Four Stanford students awarded prestigious British scholarships

Otuteye, Tanedo, Sutton, Batniji are Marshall Scholars


Philip "Flip" Tanedo

Mark Otuteye

Mark Otuteye

Rajaie Batniji

Rajaie Batniji

Trevor Sutton

Trevor Sutton

Two current and two former Stanford students are among the 43 recipients nationwide of Marshall Scholarships.

Seniors Philip "Flip" Tanedo and Mark Otuteye were selected for the scholarships, along with recent graduates Trevor Sutton and Rajaie Batniji. The two-year scholarships are awarded annually to at least 40 American students to study at the graduate or occasionally undergraduate level at any British institution in any field. The scholarships cover university fees, living expenses, research and travel.

Tanedo, 21, of Los Angeles is a senior majoring in physics and mathematics. He will study mathematics at Cambridge University for his first year and spend his second year studying at the Institute for Particle Physics Phenomenology at the University of Durham. Tanedo's course of study will focus on classes in string theory, field theory, cosmology and mathematical physics as applicable to particle physics.

"Both universities would provide a chance to collaborate with some of the most active theoretical physicists on the other side of the Atlantic—a rare opportunity for students in the United States," Tanedo wrote in his application. "It is my hope that my time spent at these institutions would further develop new and novel ways of looking at problems that I can apply to my research when I return to the United States to pursue a Ph.D."

Otuteye, 22, of Newport Beach, Calif., is a senior majoring in African American studies. He will study English at King's College London and Cambridge University. Otuteye founded the Stanford Spoken Word Collective, a student group of 16 performance poets, and his studies will focus on spoken-word poetry as a literary phenomenon that is part culture, part technology, part performance and part literature.

"In ten years I will be a professor of performance studies who can bring together each of these four elements in a way that provides a legitimate foundation from which to critically analyze spoken word poetry," Otuteye wrote in his application. "I have created a course of study that will develop my expertise in each of these four areas."

Batniji, 24, of Diamond Bar, Calif., graduated in 2003 with bachelor's and master's degrees in history. Born in Gaza, Batniji has interned with the World Health Organization and collaborated with the Gaza Community Mental Health Program. He is currently a medical student at the University of California-San Francisco. He will pursue development studies at Oxford University as part of a broader goal to become a physician.

"The foundation courses in economics, as well as the research techniques coursework, will be critical in informing my career in global health," Batniji wrote in his application. "Perhaps selfishly, I consider this course a bridge that will unite my varied interests in medicine, history and global public health."

Sutton, 24, of New Haven, Conn., graduated in 2003 with a bachelor's degree in history. Currently an investigator with the Independent Inquiry Committee into the United Nations Oil-for-Food Programme, Sutton will study international relations at Oxford University.

"Through my observations at the United Nations, in journalism and in the [nongovernmental organization] community, I have observed firsthand the intersections between financial transparency, political accountability, human rights and the rule of law," Sutton wrote in his application. "Nowhere is the interdependence of these four components of good governance more obvious and essential than in international institutions and undemocratic societies, where those responsible for key business and policy decisions are often shielded from outside scrutiny."

▶ **Work item**:
Reproduce the passage of the Marshall Scholarships article starting at "Two current and" and ending at "research and travel.".

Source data
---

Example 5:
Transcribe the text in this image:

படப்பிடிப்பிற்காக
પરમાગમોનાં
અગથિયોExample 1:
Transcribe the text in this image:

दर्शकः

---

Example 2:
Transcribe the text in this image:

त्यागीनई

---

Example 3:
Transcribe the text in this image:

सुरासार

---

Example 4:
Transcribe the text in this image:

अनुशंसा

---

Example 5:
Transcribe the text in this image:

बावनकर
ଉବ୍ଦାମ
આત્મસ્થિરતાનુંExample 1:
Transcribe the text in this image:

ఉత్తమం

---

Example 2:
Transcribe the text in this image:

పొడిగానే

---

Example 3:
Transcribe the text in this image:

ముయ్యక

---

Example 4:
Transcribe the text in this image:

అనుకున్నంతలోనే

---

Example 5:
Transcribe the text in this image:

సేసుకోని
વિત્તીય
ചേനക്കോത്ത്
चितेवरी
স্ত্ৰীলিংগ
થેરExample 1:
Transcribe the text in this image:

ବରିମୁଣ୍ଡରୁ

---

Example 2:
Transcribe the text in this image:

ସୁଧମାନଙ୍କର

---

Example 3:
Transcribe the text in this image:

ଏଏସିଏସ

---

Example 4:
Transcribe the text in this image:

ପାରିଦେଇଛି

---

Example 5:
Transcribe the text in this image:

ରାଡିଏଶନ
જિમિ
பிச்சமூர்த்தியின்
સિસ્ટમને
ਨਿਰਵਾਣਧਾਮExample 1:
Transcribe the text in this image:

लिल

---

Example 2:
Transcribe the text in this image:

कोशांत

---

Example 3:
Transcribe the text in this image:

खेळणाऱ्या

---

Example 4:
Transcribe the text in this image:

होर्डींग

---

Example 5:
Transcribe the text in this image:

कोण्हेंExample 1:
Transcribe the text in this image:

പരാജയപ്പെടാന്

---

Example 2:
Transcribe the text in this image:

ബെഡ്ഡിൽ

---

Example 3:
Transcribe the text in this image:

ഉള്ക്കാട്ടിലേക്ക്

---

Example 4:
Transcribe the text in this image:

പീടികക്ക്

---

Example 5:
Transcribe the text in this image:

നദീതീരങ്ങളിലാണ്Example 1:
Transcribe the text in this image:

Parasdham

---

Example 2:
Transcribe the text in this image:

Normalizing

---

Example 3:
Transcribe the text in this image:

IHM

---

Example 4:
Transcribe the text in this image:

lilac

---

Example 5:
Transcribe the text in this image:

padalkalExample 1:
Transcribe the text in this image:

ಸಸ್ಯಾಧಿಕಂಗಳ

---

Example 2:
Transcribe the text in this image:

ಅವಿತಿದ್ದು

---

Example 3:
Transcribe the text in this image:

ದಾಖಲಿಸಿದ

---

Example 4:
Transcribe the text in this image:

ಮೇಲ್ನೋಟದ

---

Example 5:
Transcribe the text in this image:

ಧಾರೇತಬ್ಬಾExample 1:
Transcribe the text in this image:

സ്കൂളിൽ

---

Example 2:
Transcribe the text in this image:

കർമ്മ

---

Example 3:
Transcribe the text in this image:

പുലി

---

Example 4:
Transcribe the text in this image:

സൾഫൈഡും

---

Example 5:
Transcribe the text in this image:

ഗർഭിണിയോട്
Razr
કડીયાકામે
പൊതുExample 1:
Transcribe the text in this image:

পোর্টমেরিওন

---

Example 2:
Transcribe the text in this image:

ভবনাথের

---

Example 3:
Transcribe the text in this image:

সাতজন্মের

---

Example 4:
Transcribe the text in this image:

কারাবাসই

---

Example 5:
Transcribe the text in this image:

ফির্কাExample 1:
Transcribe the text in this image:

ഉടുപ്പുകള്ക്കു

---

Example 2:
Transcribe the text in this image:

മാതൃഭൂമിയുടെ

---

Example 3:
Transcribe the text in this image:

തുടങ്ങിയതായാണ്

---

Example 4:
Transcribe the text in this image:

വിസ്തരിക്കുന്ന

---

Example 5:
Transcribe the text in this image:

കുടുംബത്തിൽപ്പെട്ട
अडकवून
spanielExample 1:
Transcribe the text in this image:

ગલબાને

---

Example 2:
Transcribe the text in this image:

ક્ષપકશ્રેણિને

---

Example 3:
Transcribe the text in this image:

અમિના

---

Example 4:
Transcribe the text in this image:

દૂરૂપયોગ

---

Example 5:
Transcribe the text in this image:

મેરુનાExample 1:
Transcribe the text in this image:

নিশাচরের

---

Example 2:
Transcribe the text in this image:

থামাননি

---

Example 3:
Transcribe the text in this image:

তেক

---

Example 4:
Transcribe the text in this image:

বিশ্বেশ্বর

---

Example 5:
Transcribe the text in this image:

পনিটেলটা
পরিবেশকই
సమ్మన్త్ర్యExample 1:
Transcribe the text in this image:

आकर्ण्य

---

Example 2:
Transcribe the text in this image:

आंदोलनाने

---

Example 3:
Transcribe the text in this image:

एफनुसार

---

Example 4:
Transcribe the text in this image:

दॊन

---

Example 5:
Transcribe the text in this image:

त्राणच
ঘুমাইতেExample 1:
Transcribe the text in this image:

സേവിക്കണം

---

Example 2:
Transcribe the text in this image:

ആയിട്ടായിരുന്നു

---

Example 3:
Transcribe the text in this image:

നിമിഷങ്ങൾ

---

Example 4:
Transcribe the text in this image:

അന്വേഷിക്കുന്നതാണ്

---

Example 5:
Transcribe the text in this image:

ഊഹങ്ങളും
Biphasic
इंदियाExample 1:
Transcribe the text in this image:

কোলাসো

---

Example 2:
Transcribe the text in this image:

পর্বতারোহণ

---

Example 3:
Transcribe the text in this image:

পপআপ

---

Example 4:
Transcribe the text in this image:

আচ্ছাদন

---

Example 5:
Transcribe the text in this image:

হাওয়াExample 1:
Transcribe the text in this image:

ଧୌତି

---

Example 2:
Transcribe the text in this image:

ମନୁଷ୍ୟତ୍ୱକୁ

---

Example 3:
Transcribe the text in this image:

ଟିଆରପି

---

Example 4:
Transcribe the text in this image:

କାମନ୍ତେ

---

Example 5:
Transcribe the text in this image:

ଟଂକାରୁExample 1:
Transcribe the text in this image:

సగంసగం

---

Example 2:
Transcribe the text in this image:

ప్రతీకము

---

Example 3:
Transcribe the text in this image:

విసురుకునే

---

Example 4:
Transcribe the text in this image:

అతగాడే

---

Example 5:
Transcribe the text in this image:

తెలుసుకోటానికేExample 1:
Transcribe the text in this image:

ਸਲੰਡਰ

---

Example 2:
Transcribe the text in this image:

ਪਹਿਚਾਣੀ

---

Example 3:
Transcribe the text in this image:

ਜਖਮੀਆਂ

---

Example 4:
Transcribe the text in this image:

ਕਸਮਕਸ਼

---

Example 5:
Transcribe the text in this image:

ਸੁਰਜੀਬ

▶ **Output**:
Two current and two former Stanford students are among the 43 recipients nationwide of Marshall Scholarships.

Seniors Philip "Flip" Tanedo and Mark Otuteye were selected for the scholarships, along with recent graduates Trevor Sutton and Rajaie Batniji. The two-year scholarships are awarded annually to at least 40 American students to study at the graduate or occasionally undergraduate level at any British institution in any field. The scholarships cover university fees, living expenses, research and travel.